Фрагмент текста
☆ ☆ ☆ ☆ ☆ ☆ ☆

Да, Джон Донн и в стихах, и в полных страсти проповедях явился незаурядным философом, причём новым философом, мыслителем Нового Времени, которое и наступало, весьма революционно, в разных странах именно в 17-м веке; это была своего рода новая натурфилософия, где наука, религия и поэзия соединялись, сочетались, предвосхищая тенденцию синтеза наук и искусств, что немало занимает умы учёных и художников 21-го столетия. И эта натурфилософия, эта архитектура Мiроздания опиралась на ряд лейтмотивов, а они на поверку оказывались древнейшими архетипами: рождение – смерть, грех – искупление, любовь – ненависть, правда – обман, Бог – диавол, гибель – воскресение, обречённость – надежда, сон – явь. Эти архаические дуалы процветали в поэзии Донна, и он, по сути, явился первым европейским поэтом такой необычайной, звёздной философской высоты. Многие работают на чистой эмоции; Донн смело и свободно подключал высокую мысль, не теряя чувство из виду (точнее, из сердца, и выпускал его на волю – чтобы оно шло-летело от сердца к сердцу). Юрий Ключников это бесподобно показывает:
Смерть поражает тело, но не дух.

☆ ☆ ☆ ☆ ☆ ☆ ☆

Записи набора данных
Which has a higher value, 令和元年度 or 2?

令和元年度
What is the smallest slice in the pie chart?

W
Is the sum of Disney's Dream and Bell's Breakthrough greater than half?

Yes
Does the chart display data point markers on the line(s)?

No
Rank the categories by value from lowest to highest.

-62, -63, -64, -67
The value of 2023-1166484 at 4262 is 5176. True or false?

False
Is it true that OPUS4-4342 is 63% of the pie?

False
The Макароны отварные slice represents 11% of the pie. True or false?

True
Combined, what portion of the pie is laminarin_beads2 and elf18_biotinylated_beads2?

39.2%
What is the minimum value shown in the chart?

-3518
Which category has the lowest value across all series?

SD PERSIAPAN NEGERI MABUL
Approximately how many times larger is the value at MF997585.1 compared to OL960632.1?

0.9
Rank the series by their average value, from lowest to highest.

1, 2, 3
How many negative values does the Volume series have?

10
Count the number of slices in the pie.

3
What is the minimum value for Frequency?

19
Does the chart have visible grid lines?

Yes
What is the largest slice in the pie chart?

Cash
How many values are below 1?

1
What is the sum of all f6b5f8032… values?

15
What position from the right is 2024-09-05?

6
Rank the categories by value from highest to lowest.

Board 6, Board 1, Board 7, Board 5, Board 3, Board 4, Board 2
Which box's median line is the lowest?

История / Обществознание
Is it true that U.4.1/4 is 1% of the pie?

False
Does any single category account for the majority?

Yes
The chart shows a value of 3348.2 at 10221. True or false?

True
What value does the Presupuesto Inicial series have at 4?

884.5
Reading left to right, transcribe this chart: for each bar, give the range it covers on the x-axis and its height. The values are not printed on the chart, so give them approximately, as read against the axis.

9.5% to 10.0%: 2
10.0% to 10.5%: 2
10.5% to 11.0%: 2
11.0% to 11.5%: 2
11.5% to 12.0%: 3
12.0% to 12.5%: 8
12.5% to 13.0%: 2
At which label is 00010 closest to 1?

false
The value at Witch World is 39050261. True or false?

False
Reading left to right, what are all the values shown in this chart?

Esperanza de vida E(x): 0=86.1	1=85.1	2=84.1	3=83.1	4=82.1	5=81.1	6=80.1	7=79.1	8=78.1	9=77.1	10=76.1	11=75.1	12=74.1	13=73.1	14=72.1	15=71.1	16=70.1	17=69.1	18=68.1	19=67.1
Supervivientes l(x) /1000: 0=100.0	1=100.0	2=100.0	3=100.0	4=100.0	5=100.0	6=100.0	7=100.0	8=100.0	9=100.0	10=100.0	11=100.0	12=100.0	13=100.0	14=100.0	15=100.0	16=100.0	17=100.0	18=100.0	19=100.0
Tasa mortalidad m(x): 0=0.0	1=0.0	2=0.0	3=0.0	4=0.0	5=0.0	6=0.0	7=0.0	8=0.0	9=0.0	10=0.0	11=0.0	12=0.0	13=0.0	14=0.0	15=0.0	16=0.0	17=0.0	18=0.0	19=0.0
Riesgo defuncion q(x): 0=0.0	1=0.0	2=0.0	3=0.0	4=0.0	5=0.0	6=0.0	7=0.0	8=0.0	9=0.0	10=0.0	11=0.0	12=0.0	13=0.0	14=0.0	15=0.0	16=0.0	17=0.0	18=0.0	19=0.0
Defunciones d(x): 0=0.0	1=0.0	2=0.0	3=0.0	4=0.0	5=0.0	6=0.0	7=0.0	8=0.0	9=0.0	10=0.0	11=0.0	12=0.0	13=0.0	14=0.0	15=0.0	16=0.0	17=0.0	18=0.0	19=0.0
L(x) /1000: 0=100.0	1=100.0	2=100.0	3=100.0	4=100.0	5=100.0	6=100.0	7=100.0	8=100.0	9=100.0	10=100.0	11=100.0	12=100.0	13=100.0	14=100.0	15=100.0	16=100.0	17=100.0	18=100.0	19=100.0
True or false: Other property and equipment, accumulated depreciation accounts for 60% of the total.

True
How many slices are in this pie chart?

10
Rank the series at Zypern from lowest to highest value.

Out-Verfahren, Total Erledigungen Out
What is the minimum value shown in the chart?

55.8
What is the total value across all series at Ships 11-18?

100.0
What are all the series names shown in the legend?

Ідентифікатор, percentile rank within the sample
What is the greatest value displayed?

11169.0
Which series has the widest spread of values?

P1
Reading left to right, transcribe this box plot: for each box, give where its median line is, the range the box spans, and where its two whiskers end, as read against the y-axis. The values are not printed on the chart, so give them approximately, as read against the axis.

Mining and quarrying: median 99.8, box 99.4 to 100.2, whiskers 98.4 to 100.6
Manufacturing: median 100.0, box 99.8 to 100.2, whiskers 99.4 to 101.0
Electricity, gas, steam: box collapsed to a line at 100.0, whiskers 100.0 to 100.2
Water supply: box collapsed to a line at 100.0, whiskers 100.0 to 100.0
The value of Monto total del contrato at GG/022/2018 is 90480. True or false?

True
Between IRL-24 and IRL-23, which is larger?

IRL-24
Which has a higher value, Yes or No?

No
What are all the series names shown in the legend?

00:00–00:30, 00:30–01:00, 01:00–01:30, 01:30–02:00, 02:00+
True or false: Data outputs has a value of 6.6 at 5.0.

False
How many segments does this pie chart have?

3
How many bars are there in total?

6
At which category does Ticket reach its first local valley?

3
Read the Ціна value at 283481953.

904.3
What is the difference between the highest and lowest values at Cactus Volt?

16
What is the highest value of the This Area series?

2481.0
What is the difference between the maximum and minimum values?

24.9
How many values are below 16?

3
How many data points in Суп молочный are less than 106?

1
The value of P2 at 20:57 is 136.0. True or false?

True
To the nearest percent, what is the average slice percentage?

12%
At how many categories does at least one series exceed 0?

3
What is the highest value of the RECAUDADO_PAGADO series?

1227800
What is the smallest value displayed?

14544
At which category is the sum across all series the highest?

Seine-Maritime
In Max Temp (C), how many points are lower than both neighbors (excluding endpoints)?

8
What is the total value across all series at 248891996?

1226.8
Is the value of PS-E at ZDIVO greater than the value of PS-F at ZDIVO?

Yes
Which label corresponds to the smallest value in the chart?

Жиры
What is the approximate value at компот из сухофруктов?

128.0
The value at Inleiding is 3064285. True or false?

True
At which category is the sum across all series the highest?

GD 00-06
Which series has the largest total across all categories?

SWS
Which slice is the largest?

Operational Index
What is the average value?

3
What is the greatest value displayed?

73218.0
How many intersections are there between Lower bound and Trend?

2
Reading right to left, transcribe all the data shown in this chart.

☆ ☆ ☆ ☆ ☆ ☆ ☆

Что нужно сделать
- A) Укажите, в каком веке, согласно фрагменту о Джоне Донне, в разных странах наступало Новое Время.
- B) Объясните, почему, согласно фрагменту о Джоне Донне, его натурфилософия предвосхищала тенденцию, которая занимает умы учёных и художников 21-го столетия.

Решения по заданиям
- A) В 17-м веке.

- B) В этой натурфилософии соединялись и сочетались наука, религия и поэзия. Этим она предвосхищала тенденцию синтеза наук и искусств, которая занимает учёных и художников 21-го столетия.